Ce que j’en pense: Pourquoi la Palestine ?
Par Moncef Wafi
Et pourquoi pas ? C’est la première réponse « naturelle » qui m’est passée par la tête au point d’interrogation posé par un ami. Pourquoi la Palestine alors que même son « président » n’a pas l’air très convaincu par la cause, préférant ne pas trop provoquer l’occupant sioniste ? Pourquoi la Palestine alors que l’Occident décrète, par la voix de ses mérdias, que la Résistance est un projet terroriste nourrie à la mamelle des Frères musulmans ? Pourquoi la Palestine alors que les Arabes du désert ont enterré ce qui leur restait de dignité ? Pourquoi la Palestine alors que l’humanité a besoin de vivre en paix et en harmonie dans l’univers fantasmagorique de Disney ? Pourquoi la Palestine alors que le livre de son histoire a été fermé et jeté au Jourdain ? Pourquoi la Palestine alors que les enfants d’aujourd’hui seront les tueurs de demain ?
Pourquoi la Palestine ? Les questions peuvent se suivre et se ressembler dans un monde formaté par les puissances occidentales sans pour autant trouver une réponse probante. Elles peuvent se poser indéfiniment tant que l’oreille les ignore et que l’œil larmoyant regarde ailleurs, dans la direction de l’assassin et pleure à ses panaris. Elles peuvent être régurgitées par des millions de voix aphones parce que la vérité est force de lois faites sur mesure par les vainqueurs. Elles peuvent se perdre parmi les linceuls des enfants de Ghaza et de Cisjordanie et se noyer dans les larmes des veuves et des orphelines. Elles peuvent être inutiles lorsqu’elles sont posées par les lâches et les émasculés. Elles peuvent être également dangereuses lorsqu’on veut habiller le bourreau de la peau des Palestiniens.

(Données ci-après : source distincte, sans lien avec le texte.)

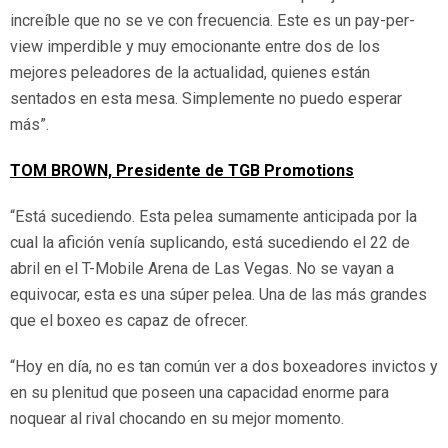
increíble que no se ve con frecuencia. Este es un pay-per-
view imperdible y muy emocionante entre dos de los
mejores peleadores de la actualidad, quienes están
sentados en esta mesa. Simplemente no puedo esperar
más”.
TOM BROWN, Presidente de TGB Promotions
“Está sucediendo. Esta pelea sumamente anticipada por la
cual la afición venía suplicando, está sucediendo el 22 de
abril en el T-Mobile Arena de Las Vegas. No se vayan a
equivocar, esta es una súper pelea. Una de las más grandes
que el boxeo es capaz de ofrecer.
“Hoy en día, no es tan común ver a dos boxeadores invictos y
en su plenitud que poseen una capacidad enorme para
noquear al rival chocando en su mejor momento.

Pourquoi la Palestine ? Parce qu’elle est la mère des batailles, la dernière à mener contre la tyrannie et la barbarie d’une partie du monde qui se croit au-dessus de l’humanité. Parce qu’elle est une cause commune, pas seulement celle des Arabes et des musulmans, mais elle concerne tous les esprits libres et justes. Parce que la vie d’un Palestinien ne vaut guère que le prix d’une balle offerte par Washington, Paris, Londres, Berlin et payée par les bédouins, buveurs de pisse de chameaux dans des flûtes de champagne. Parce que c’est un devoir sacré de sauver des enfants en âge d’extermination. Parce que qu’on ne peut plus se taire devant le génocide programmé de tout un peuple sous le regard bienveillant des porte-avions américains et des vautours européens. Parce que demain, ça sera notre tour puisque Israël l’a décidé. Et après nous, ça sera au tour du voisin d’à côté, ensuite celui au bout du trottoir d’un autre pays. Parce que. Parce que. Parce que…
Pendant ce temps, le triste Macron s’en va sur les pas boiteux du vieux Biden pour présenter, à genoux, ses condoléances éhontées au peuple élu alors que de l’autre côté du mur, on continue à phosphorer un peuple déchu.